Mike got his start with race cars be being a corner worker at the local track. After a near-death experience with a crashing car, Mike decided to move to tech inspection. Here, he started to offer repair services to the guys going through tech and then branched out to helping them modify the race cars. Then he dabbled in co-driving with Rod Millen and helping them build cars. Mike was then approached by a friend who wanted to open a shop so they opened Road Race in late 1993. Over the years, the business never really got a strong footing and the friend left the company. This forced Mike to reevaluate his situation and move the business to a smaller & cheaper location. This was at the same time that he started to focus on Mitsubishi’s. When the Evo hit the states in 2003, the market changed pretty drastically. Road Race went from mainly selling parts online to mainly installing parts and tuning customer cars.
But during a race in Mexico, Mike met Rossy. She had grown up in drag racing and was checking out the rally racing. They hit it off and Mike proceeded to go out of his way to help Rossy’s team with parts and repairs. They married 3 years later and now Rossy runs the shop. Road Race is now in a 6500-square foot building and is made up of 8 people. They specialize in Evo’s but still work on a lot of DSM’s and still dabble in various random vehicles.
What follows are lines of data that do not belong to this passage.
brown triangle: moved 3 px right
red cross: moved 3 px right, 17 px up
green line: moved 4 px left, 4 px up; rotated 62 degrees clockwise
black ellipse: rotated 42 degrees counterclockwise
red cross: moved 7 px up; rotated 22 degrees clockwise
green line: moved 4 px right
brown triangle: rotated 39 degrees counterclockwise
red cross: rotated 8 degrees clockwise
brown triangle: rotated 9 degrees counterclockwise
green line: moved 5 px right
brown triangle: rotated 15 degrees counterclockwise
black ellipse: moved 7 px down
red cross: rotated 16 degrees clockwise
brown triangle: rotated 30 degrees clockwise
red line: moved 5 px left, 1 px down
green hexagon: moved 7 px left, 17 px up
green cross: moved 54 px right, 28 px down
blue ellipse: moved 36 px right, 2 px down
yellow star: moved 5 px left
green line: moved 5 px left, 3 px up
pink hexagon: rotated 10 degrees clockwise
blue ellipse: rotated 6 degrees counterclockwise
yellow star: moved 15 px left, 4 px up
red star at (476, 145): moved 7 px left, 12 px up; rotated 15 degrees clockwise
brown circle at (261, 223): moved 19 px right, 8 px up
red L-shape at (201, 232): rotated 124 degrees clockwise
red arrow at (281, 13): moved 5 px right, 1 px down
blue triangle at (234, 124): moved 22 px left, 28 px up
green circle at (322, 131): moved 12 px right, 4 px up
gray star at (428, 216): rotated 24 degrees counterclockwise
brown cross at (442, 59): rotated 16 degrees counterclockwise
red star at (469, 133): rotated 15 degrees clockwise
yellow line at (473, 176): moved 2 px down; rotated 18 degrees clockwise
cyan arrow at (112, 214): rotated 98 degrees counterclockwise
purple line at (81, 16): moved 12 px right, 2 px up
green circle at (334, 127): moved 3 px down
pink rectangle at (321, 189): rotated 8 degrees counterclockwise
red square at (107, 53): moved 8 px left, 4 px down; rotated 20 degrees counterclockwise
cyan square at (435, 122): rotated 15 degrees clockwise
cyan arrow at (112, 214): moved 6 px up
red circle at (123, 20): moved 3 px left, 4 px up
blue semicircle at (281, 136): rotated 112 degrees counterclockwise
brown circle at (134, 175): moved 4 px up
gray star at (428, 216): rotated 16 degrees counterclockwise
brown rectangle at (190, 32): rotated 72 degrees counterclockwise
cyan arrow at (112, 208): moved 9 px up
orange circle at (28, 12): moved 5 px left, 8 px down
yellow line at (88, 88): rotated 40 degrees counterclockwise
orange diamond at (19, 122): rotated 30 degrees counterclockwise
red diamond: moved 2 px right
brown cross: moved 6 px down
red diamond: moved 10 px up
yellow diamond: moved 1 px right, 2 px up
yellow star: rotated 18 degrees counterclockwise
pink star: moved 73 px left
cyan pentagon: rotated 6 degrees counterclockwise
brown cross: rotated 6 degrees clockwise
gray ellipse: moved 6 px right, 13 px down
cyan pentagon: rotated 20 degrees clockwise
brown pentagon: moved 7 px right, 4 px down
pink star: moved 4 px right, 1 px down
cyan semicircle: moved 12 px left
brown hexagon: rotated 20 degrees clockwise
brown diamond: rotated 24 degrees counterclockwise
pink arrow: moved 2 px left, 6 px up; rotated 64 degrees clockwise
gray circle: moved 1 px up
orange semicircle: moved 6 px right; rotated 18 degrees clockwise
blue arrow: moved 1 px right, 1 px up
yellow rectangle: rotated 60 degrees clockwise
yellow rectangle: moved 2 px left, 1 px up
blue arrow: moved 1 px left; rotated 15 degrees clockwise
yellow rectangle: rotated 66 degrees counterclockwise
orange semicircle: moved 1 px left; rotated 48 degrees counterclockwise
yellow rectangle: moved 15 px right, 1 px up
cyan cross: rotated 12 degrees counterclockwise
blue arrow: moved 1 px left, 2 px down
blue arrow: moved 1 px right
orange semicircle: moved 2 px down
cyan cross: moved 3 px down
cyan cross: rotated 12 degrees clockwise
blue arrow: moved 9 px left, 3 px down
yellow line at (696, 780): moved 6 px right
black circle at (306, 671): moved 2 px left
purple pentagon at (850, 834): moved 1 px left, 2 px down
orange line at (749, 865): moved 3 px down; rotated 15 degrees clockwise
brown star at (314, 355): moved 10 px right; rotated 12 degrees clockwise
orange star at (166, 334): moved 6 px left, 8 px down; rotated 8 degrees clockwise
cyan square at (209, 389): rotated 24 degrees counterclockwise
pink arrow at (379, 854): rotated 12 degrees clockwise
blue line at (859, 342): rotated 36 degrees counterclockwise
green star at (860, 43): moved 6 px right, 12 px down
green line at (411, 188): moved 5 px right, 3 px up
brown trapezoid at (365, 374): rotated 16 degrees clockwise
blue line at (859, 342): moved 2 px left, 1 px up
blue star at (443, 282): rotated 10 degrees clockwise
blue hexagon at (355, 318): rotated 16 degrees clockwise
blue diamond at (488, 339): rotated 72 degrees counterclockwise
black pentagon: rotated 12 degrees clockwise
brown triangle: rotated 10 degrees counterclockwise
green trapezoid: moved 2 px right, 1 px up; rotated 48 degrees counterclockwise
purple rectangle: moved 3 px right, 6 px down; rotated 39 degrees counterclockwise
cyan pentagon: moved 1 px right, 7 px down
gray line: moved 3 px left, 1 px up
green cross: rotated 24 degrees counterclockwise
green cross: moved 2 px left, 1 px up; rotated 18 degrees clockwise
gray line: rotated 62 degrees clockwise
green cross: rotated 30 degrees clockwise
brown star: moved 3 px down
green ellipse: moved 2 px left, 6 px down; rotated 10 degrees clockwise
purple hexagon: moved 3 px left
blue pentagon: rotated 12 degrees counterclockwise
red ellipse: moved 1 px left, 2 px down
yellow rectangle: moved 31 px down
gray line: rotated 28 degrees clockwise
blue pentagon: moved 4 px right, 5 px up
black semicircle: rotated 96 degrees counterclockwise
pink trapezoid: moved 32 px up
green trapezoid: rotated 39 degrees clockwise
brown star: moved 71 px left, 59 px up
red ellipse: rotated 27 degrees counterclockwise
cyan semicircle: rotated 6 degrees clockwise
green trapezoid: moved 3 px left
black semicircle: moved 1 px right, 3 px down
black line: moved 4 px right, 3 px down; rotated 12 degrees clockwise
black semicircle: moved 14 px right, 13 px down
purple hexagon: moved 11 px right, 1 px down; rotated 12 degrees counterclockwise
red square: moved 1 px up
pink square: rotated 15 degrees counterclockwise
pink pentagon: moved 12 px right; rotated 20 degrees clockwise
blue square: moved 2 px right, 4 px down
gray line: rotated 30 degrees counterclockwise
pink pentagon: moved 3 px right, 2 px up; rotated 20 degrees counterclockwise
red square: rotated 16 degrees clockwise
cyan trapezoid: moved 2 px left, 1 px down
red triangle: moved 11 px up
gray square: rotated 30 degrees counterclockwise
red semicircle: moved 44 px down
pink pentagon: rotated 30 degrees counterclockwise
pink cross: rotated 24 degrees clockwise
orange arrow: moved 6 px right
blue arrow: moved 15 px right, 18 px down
James Siebert has partnered with his friend and fellow car enthusiast, Scott Frazho, to start their own brick and mortar performance shop. They have both been interested in and have owned Mitsubishi’s over the years and exchanged stories at the annual Buschur Shootout. Individually, they both have been working on friend’s cars in the respective garages and would purchase parts via another shop to install on customer’s cars. They also would buy race cars, part them out, return them to stock, and then sell them to raise working capital.
In 2016, they decided to partner up and create F&S Motorsports. In the beginning, they just had a website that sold parts, but in November, they opened their brick and mortar location in Michigan to begin working on customer cars. Scott is about 30 minutes from the shop, but Jason commutes 1.5 hours each way to be at the shop. The hours are pretty brutal now, but he considers the initial time as an investment in the company with the intention that it will pay off in the future.
They are navigating the waters of starting a business with building up their customer base, marketing their business, and figuring out the best packages to offer their customers. We will be following up with James and F&S Motorsports in the future to see how they are progressing.
Marty Staggs was born into drag racing. Both his father and grandfather raced meaning that he was always around fast cars. As a child, Marty helped his dad build dune buggies in the garage and learned to weld at a very young age. He pursued an education in mechanical engineering but never got his college degree. He met his wife and quickly started a family so he got jobs working in commercial controls businesses. But he was always building stuff for cars and focused on the VW platform. Eventually, he stumbled upon a Turbosmart Wastegate and loved the product! In 2006, Marty went to SEMA and met with the owner of Turbosmart. They started to hang out and formed a friendship right away.
Marty found out that Turbosmart had a US distributor and they stayed in contact over the years. This friendship turned into a business partnership when Marty was asked to take over the US market of Turbosmart as the Vice President & General Manager. Since 2009, Marty has grown and expanded the business with proper planning and passion to make it more successful.
Frank Rehak grew up working at the family’s shop and initially thought he was going to find a career as a motorcycle mechanic. He got a few jobs working on motorcycles and realized it wasn’t as great as he hoped. So he went back to work with his dad. He started at the bottom cleaning the machines and sweeping the floors. Frank worked his way up and eventually had quite a lot of responsibility at the shop. He had a few ideas about doing exchanges with customers and boxing up product to sell them anywhere and slowly began implementing these ideas.
He started to transition the shop to doing more CV axle rebuilds. But then the market was flooded with new replacement parts from China and he had to reevaluate his business model. So, he began offering upgraded drive shafts. Now, things have become very serious! They own a 50,000-square foot facility in North Carolina and employee 29 people.